Disaster Recovery (DR) is most commonly seen as the provision of the IT part of a Business Continuity Plan. It’s about getting your IT systems back up and running within set timescales in order to enable key resources to work as normal.

For example, if you’ve planned to move to an alternate location in the event of an outage with your business, your DR solution will probably include appropriate network connections, having enough desktop or laptop devices available and having the relevant data and software available from the alternate location.

It’s not uncommon for businesses to run tabletop exercises to work out who would do what in the event of a problem, but it’s also a good idea to actually test that the plan works. For example, if your DR plan is to have 20 people up and running within 4 hours at the alternate site, but there are only 10 devices available for them to use at the site, then your plan will fail.

It’s important to note that when testing your plan, things not working are good things to find. It’s better to find that out during a test than when you actually need it.

DOS

Denial of Service (DOS) is similar to DDoS, but instead of being based on multiple devices acting concurrently, is based on a single device. That single device will send multiple messages consecutively at a very high rate, with the aim of overloading the target device.

Business Continuity

This is a huge topic, one that spills out beyond the confines of cyber- and information security. Put simply, it’s all about making sure that your business can get back up and running and / or keep going in the event of some sort of disruption. 
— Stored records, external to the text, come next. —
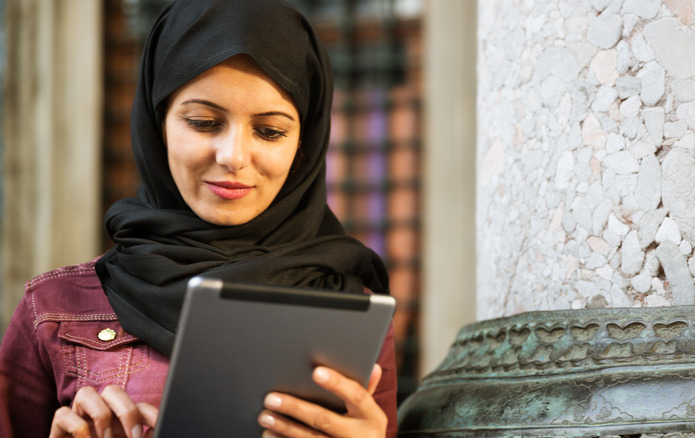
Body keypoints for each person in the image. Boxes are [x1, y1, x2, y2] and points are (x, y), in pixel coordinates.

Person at [0, 0, 398, 437]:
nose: (233, 157)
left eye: (270, 131)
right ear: (158, 123)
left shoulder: (350, 314)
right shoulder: (56, 310)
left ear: (305, 143)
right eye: (204, 122)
That may be due to floods or other natural disasters, accidents eg power failure if the electricity supply is damaged by digging in the roads outside, deliberate attack eg theft of key equipment, terrorism etc. The list goes on – whatever it is that stops you getting into your offices / place of work and / or being able to work. 

Information security is based on three key tenets, namely the Confidentiality, Integrity and Availability of data. Business continuity is all about ensuring the Availability of data. 

Business continuity includes Disaster Recovery, which is generally seen as getting your IT back up and running. Business continuity also includes things like making sure your staff know where to go if they can’t get to your office, making sure key office space is available when you need it including desks and chairs, making sure that things like Health and Safety requirements at any alternate location are taken into account – and so on…

So what do we need to think about in terms of cyber security? Well, you may not have all staff working at an alternate site, and they may not be using equipment that is familiar to them. You may have had to rebuild networks and servers, but have you also made sure that users only have access to the systems and data they need access to? In your normal place of work, if you restricted access to removable media, are the same controls in place at your new location? What about physical access to your new premises? Is that controlled? If users are accessing systems using remote access solutions, have those solutions been tested to ensure data isn’t able to leak?  

Good practice would be to test your business continuity plans on a regular basis. This may be through some sort of tabletop exercise i.e. you get all interested / responsible parties together and talk through what would happen and how if there was disruption at your normal offices. This is a good thing to do, but if possible your should physically test your plans too. Try getting your staff to go to your alternate site, and see if they can do their jobs from there. That’s a great way of checking your IT and communications are in place and working as expected.

The most important thing to remember if you do test things out is that it’s OK to fail. In fact, expect to fail. It’s better to find out where any issues are at this stage rather than when you need them in anger.